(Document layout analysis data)
· · · · ·

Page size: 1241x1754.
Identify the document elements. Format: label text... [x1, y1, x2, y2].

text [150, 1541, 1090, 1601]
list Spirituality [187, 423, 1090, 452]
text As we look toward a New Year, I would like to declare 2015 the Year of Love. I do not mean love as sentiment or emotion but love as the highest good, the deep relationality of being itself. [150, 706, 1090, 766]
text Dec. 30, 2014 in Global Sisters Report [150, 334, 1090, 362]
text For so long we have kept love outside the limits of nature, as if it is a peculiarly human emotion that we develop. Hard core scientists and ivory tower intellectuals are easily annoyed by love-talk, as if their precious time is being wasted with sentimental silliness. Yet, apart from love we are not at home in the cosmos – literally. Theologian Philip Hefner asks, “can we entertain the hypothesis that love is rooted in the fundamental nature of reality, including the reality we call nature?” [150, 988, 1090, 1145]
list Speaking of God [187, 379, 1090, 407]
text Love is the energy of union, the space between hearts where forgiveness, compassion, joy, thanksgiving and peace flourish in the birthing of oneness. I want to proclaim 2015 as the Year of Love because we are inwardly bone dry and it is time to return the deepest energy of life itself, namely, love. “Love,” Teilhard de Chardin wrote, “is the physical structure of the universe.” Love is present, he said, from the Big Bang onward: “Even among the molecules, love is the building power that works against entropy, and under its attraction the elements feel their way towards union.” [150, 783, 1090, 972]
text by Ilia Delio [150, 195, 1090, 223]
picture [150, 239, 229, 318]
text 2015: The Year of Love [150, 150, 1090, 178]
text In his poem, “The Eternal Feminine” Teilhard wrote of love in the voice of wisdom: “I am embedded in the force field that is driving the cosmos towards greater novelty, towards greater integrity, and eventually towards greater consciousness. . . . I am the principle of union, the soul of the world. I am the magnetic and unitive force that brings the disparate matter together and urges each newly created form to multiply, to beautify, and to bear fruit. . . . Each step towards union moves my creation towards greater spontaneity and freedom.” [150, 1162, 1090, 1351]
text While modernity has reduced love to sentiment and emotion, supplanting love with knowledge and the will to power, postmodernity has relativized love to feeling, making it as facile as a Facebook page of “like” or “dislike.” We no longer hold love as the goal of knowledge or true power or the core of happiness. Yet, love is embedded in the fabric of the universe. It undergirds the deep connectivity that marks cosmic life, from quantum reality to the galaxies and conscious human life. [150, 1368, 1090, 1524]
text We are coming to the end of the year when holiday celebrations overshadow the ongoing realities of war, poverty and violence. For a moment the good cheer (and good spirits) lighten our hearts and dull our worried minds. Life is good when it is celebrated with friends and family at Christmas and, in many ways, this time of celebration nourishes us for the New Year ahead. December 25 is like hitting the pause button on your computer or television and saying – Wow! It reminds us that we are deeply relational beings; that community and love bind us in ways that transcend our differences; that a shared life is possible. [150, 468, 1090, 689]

· · · · ·

• [WHAT THE TASK ASKS]
Copy out each line of the entries where the word "list" is found.

• [SOLUTION FOR THIS TASK]
list Spirituality [187, 423, 1090, 452]
list Speaking of God [187, 379, 1090, 407]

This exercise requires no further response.